The island of Boracay in the Philippines, renowned for its gorgeous white sand beaches and gin-blue seas, is already fringed with a mossy-green shag-rug of algae growth that some say is due to a combination of high visitor numbers and a lack of sewage treatment. The moss felt nice and warm on my feet, but it also made me a bit nervous about the state of the water I was swimming in.
Tourism authorities around the world have to take into account the long-term impact of a high volume of humans. Just look at the proliferation of sea-kayaking outfits around Thailand's Krabi, eagerly jamming a Titanic-load of passengers into the sea caves. Where a small number of paddlers could visit and have an otherworldly sensation, a huge swarm of kayakers degrades both the environment and the experience.
While growth is exciting, I'm not excited by growth alone.
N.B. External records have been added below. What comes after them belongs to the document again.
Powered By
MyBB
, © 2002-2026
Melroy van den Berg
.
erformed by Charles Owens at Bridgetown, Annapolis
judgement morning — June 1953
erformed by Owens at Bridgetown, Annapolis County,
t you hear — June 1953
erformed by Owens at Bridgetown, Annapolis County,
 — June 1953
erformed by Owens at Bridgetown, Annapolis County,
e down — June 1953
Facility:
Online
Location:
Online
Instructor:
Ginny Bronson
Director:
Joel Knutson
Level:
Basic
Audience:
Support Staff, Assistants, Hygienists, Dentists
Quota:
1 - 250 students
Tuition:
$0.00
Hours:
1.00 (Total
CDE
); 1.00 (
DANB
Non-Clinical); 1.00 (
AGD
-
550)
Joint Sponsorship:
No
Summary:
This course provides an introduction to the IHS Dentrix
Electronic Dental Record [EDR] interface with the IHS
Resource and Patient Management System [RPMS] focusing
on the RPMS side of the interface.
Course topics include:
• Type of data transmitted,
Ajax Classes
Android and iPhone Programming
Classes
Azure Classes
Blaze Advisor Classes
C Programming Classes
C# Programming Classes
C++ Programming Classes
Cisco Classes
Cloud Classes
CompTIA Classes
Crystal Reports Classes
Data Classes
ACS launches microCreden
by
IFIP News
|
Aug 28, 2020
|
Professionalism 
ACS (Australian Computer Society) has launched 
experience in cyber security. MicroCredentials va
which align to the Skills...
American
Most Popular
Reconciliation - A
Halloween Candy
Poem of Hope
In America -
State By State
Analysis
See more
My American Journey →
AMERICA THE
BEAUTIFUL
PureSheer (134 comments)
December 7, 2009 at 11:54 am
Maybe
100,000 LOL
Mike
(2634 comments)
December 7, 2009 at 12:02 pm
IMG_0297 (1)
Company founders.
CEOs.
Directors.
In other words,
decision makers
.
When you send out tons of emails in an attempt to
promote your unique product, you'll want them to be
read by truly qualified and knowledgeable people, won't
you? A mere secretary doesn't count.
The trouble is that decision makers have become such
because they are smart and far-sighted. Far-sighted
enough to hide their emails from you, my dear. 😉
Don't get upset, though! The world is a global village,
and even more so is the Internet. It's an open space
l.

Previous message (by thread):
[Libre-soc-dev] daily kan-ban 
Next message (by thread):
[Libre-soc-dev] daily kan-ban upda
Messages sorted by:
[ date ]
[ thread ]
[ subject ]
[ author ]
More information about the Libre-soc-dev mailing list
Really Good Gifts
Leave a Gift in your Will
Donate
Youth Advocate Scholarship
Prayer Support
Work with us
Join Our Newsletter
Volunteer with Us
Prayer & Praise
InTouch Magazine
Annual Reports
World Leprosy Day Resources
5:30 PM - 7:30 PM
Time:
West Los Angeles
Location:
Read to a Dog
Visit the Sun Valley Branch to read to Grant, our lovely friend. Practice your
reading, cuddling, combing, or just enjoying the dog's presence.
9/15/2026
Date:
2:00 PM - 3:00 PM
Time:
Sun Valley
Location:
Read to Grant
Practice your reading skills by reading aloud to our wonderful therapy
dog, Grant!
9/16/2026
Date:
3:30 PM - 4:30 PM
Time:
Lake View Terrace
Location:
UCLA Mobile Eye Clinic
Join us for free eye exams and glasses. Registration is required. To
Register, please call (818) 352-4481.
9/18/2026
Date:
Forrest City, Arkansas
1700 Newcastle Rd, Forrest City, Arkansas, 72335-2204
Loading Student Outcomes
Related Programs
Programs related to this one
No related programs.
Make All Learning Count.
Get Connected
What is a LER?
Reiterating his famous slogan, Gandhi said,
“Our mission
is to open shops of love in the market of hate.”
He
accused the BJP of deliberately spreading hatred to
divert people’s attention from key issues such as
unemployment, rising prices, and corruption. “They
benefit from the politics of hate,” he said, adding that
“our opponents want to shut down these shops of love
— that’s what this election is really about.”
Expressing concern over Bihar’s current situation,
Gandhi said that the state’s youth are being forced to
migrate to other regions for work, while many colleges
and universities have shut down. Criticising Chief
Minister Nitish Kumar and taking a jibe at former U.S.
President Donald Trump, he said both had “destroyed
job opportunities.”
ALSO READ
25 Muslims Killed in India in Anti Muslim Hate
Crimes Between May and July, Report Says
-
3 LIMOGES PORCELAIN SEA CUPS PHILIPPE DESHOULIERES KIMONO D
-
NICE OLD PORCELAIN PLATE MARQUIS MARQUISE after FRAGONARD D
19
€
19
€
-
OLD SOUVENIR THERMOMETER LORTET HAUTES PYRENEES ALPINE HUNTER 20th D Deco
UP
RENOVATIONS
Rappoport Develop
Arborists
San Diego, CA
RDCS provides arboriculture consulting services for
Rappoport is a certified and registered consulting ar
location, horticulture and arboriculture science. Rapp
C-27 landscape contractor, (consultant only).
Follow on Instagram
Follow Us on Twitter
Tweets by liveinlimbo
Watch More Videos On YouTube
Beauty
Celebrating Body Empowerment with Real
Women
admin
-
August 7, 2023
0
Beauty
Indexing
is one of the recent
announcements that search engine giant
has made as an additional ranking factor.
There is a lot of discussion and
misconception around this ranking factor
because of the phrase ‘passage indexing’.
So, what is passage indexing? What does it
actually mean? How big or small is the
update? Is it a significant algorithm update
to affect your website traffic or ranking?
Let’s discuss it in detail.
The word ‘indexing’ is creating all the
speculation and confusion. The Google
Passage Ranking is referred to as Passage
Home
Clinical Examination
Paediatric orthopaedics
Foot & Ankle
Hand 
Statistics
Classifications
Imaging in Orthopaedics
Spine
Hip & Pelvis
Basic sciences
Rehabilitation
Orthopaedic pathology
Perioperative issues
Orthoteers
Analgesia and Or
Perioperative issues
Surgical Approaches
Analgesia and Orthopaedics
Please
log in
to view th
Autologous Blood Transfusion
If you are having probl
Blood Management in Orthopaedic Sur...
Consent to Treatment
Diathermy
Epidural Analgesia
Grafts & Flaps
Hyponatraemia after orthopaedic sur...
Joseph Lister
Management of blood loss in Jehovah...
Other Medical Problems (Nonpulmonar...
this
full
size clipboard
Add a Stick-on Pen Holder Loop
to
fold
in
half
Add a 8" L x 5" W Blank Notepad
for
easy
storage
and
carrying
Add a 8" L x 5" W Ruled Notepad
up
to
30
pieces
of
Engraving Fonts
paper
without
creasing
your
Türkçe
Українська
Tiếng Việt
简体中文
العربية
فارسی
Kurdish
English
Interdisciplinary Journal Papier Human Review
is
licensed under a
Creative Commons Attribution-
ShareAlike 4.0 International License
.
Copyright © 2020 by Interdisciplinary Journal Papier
The WTO's Deputy Secretary-General Dawid de Villiers, warned that tremendous growth can't take place without intelligent stewardship of the environment and cultural heritage, but there was no concrete suggestion as to how to do that.
With some of Asia's more popular destinations looking a little threadbare now in the year 2000 -- with 110 million visitors -- what are things going to look like in 2020, when the WTO tells us to expect close to 400 million? Unless the environment moves up on the agendas of Asia's governments, don't forget to pack your hipwaders.